Hawks had no problem with remakes, but retakes weren’t his bag, baby.  If the first take wasn’t usable, he figured it made no sense to ask the actors to do it again, he’d just write a new scene and have them go do that one instead.
So, how do you think Hawks responded to Lytess’ repeated calls for retakes?  Did he respond calmly and reasonably, accommodating his nervous star’s insecurity?  (Let me remind you here that we are talking about a man with a mangled hand, a souvenir left over from punching Ernest Hemingway for no reason other than that it seemed like a good idea at the time).
Nope.  Hawks banned Lytess from the set.
This had the predictable effect: Marilyn figured if her drama coach wasn’t welcome on set anymore, then they didn’t really want her to act, so why bother showing up for work at all?

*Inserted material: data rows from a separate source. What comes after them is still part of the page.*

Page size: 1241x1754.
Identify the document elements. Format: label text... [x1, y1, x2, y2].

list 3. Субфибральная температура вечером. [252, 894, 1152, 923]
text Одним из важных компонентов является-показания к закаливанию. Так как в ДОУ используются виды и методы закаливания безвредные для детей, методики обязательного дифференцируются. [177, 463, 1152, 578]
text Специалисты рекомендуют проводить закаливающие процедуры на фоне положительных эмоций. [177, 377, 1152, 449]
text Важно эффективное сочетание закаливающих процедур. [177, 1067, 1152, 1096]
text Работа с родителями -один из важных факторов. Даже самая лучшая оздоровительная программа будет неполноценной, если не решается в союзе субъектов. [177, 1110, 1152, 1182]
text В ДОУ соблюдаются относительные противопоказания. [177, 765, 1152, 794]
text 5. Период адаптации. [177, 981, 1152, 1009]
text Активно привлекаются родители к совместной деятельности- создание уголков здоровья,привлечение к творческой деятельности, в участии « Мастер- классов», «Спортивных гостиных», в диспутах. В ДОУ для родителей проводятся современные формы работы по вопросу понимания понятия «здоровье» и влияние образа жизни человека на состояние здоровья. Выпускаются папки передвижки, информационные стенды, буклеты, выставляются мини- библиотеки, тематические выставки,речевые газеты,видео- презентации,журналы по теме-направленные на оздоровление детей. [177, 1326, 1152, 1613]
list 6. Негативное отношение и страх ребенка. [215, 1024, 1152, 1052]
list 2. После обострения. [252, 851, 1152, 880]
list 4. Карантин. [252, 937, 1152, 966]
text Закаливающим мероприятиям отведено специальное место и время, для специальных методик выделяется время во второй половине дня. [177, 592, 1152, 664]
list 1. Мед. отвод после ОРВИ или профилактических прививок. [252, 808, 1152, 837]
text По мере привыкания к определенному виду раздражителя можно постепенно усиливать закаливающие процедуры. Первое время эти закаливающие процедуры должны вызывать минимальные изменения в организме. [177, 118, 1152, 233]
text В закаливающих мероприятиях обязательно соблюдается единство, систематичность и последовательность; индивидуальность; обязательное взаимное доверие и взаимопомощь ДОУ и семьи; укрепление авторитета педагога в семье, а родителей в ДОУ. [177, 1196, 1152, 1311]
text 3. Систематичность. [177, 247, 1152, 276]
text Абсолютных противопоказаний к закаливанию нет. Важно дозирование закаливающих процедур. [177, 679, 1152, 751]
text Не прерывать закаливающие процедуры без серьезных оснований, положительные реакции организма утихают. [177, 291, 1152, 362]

Studio chief Darryl Zanuck wanted to know why the production seemed to have ground to a halt.  Hawks offered three suggestions for solving the logjam: fire Marilyn Monroe, fire Howard Hawks, or not shoot the whole movie.
In the end, they settled on a fourth option: Hawks recanted, and allowed Lytess to return.  And if she wanted to have Marilyn run through dozens of takes, why not?  Of course, there was no law that said they actually had to have film in the camera for those retakes.
The thing is, this wasn’t the first time Hawks and Monroe had worked together.  He had to have known what he was getting into.  But that raises the question of why Howard Hawks was making this movie at all.
This was in no way Hawks’ comfort zone—he was working in color for the first time, and wasn’t otherwise inclined towards musical comedies—in fact, he was so out of his element in the musical numbers he delegated them to choreographer Jack Cole.
And for that matter, let’s pause a moment and consider these musical numbers.  Gentlemen Prefer Blondeshad been a 1925 book by the fabulous Anita Loos, which spawned a long-running Broadway adaptation.  Hawks was ostensibly making a film version of the play, but the play didn’t have much of a workable plot, so he was rewriting it extensively with Charles Lederer, and the rewrite entailed discarding a fair number of the famous songs from the stage version—a decision which somewhat calls into question the logic of making a movie version of the show in the first place.
And if the whole point of the thing seemed to be a justification for 90 minutes worth of breast jokes, Hawks seemed blithely unaware of the sex appeal of his two stars.  In one of the strangest things anyone has ever said, Hawks said of Marilyn Monroe and Jane Russell “I never thought of either of them as having any sex.”  They just weren’t his type.